Superstitions in India - A Hoax

I was on a holiday in the picturesque resort town of Queenstown, New Zealand. While going around the local market with my mom, we stopped at a souvenir shop to buy gifts for friends and family. The temperature outside dropped as the evening approached, and it was supposed to snow heavily following the rains of the past few days. Thus, in dire need of an umbrella, I opened the one with the sheep print to check it. The lady behind the counter mumbled that I would have to buy it. Her colleague prompted from the other side, “She says that you have opened the umbrella inside the shop. Here it is a bad omen so you have no other option but to buy the same one.” Every place has its own beliefs. But I vehemently oppose connecting a belief to a supernatural cause and further affecting the growth of modern societies.

I strongly feel that if by a group of people or in a particular place, certain superstition has been believed from time immemorial due to varied reasons, it shouldn’t have an impact to the extent of being detrimental to anybody’s life.  Moreover, moving towards a progressive society, we cannot enforce our superstitious thoughts and block steps taken ahead. If a cat crosses my path on my way to an interview and I wait for anybody else to cross before I do, I would be late for the interview and have the poor cat to blame.

Here in India, there have been superstitions such as Sati, where the widow is burnt alive along with her husband’s dead body. It has been abolished for almost 2 centuries now, with only a few instances still happening in recent years. However, the stigma attached to a widow being inauspicious has not yet ended and prevails in parts of the country.

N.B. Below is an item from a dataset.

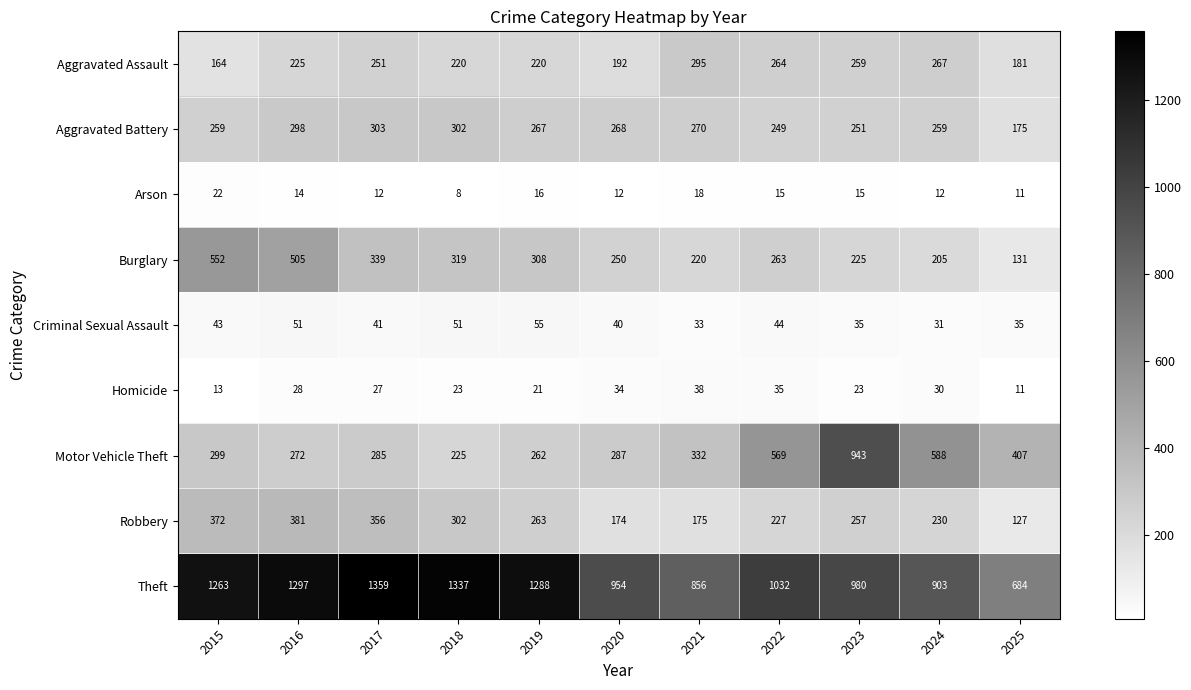

The Motor Vehicle Theft series shows 225 at 2018. True or false?

True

In the present, people in villages as well as literate people in the cities blindly follow age told superstitions pertaining to astrology, vastushastra, etc. Astrology is being taught in various universities across the country, but should our lives be driven by such Pseudosciences? The pure institution of marriage is becoming a commercial industry in India.

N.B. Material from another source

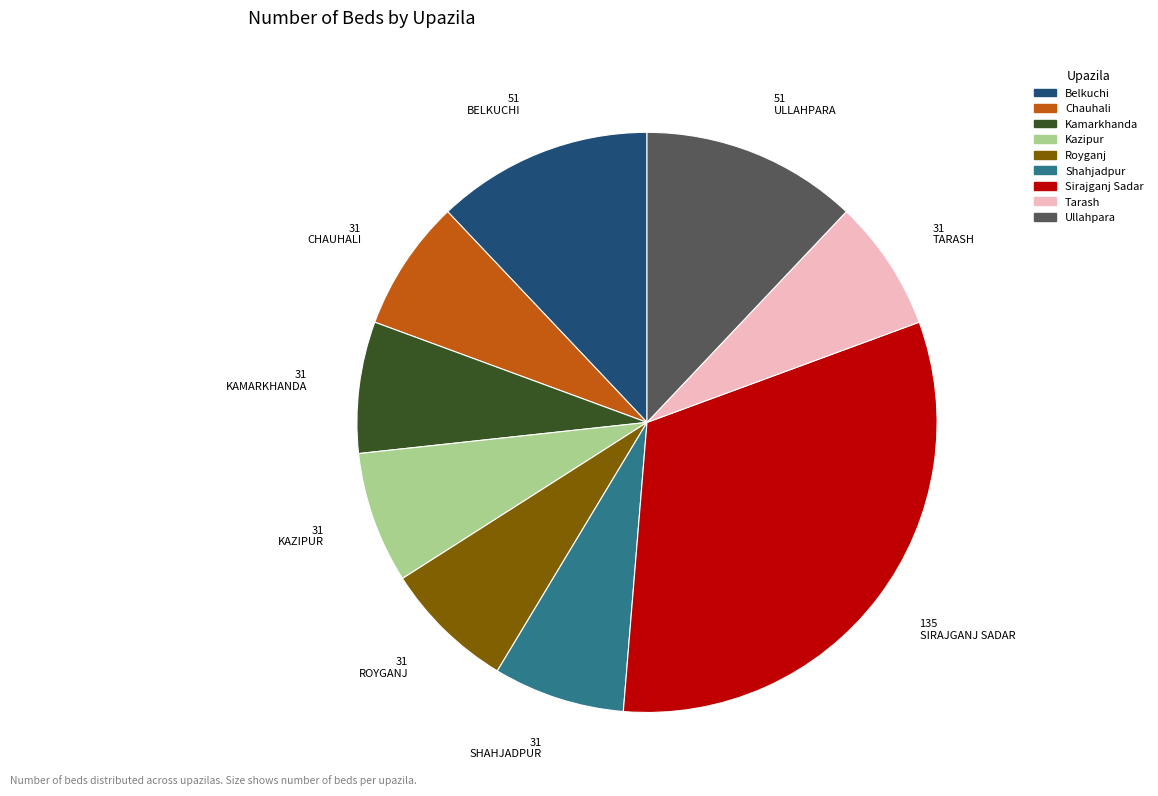

Does any single category account for the majority?

No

In India when we talk about arranged marriages, the first thing is the matching of  kundlis  of the poor souls who decide to marry, based on astrology. Unfortunately if any of the two turns out to be ‘manglik’ literally according to them having fault in their stars, which could make the marriage unsuccessful, our beloved Gurus and Pandits would make us marry buffalos, trees and snakes.

Recently Toilet, a movie in India, starring Akshay Kumar raised the issue that numerous villages still do not have the basic facility of a toilet in their houses. This is solely attributed to the belief in Brahmin households that a house where the sacred tulsi plant resides, prayers are offered or food is cooked, a toilet would nullify the effect of purity.

Our country is developing in all aspects, political, economic and social. Our society is accepting new norms and the youth are attempting a fresh change in the age old beliefs and superstitions that need to shunned. I agree with existence of scientific facts but the stories woven around those and superstitious beliefs attached make the situation worse.

Bathing after a funeral ceremony was for the purpose of avoiding infection from the dead body, so what is the origin of the story of the dead body’s soul being linked to the same? I heard my neighbor tell my mom that a Pandit said her son will have a love marriage or she is going to fall sick soon. If the so called pandits have the power to tell us everything that will happen to us and give us solutions to deal with problems in our real life through numerous superstitious beliefs, what does that make them? Gods of our lives?

Somewhere we all have believed and do believe in a lot of good luck charms and age old superstitions, but those that take us back in time and not towards a society that welcomes innovations and new ideas are unacceptable. I do not object the traditions, customs or religion we follow in India, but I certainly do not agree with the superstitions that hold no meaning and affect our lives adversely. We need to stop such beliefs that are a mere ‘hoax.’